▶ EXERCISE GOAL
The exercise asks you to copy every line below in which "bounding" appears.

(RECORDS FOR THIS EXERCISE Opens)

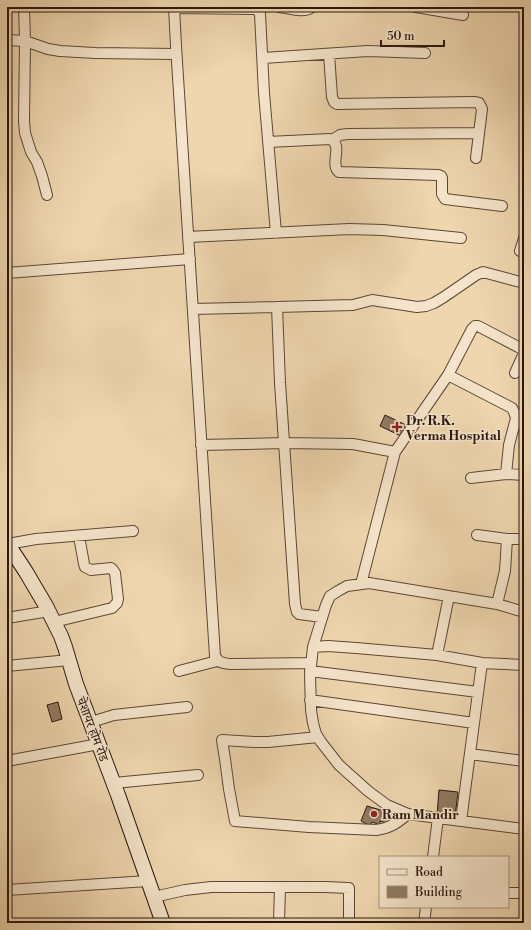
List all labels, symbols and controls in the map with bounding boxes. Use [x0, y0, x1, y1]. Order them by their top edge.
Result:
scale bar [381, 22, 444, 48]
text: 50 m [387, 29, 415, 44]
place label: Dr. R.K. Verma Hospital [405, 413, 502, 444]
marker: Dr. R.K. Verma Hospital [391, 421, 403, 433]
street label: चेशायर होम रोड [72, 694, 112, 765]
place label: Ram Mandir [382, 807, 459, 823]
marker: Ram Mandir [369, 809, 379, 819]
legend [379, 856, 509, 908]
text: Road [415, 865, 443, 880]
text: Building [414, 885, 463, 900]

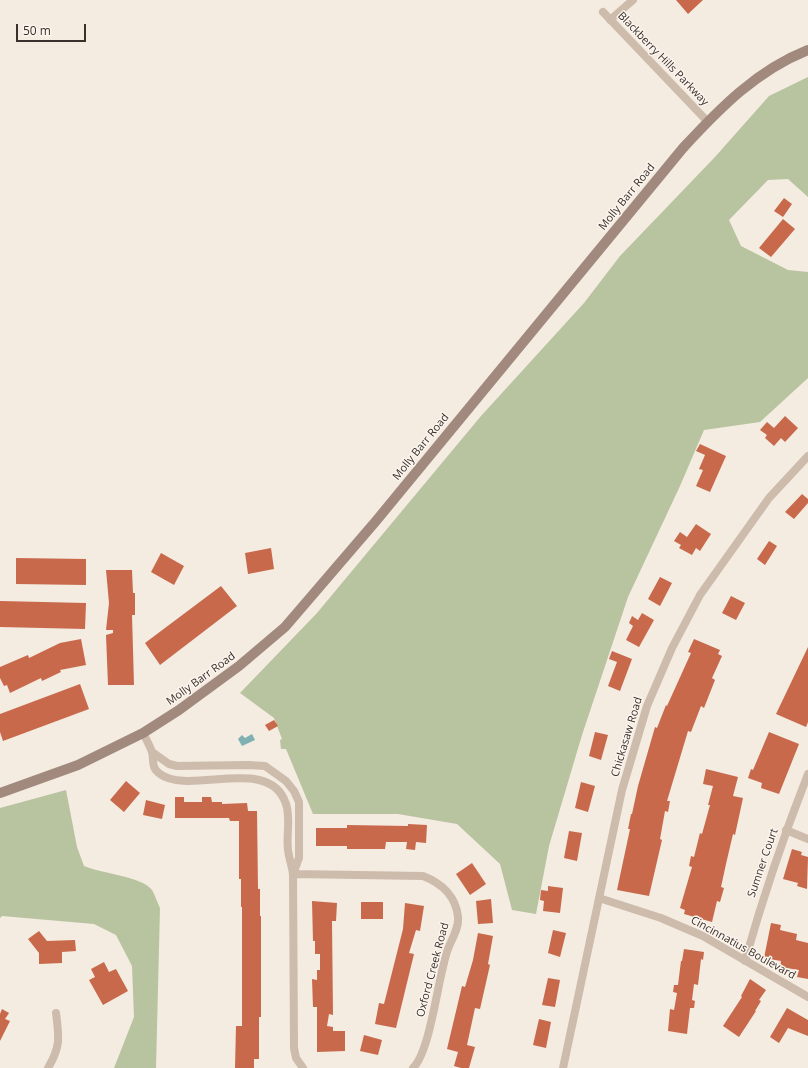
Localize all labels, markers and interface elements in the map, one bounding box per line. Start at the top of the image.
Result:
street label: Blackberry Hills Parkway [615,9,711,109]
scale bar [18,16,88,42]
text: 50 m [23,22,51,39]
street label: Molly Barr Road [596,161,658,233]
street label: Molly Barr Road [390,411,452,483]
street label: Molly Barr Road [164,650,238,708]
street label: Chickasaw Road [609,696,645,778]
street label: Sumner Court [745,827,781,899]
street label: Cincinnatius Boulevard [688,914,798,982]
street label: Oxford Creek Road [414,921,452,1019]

(RECORDS FOR THIS EXERCISE Closes)

▶ ANSWER TO THIS TASK
List all labels, symbols and controls in the map with bounding boxes. Use [x0, y0, x1, y1]. Order them by their top edge.
Localize all labels, markers and interface elements in the map, one bounding box per line. Start at the top of the image.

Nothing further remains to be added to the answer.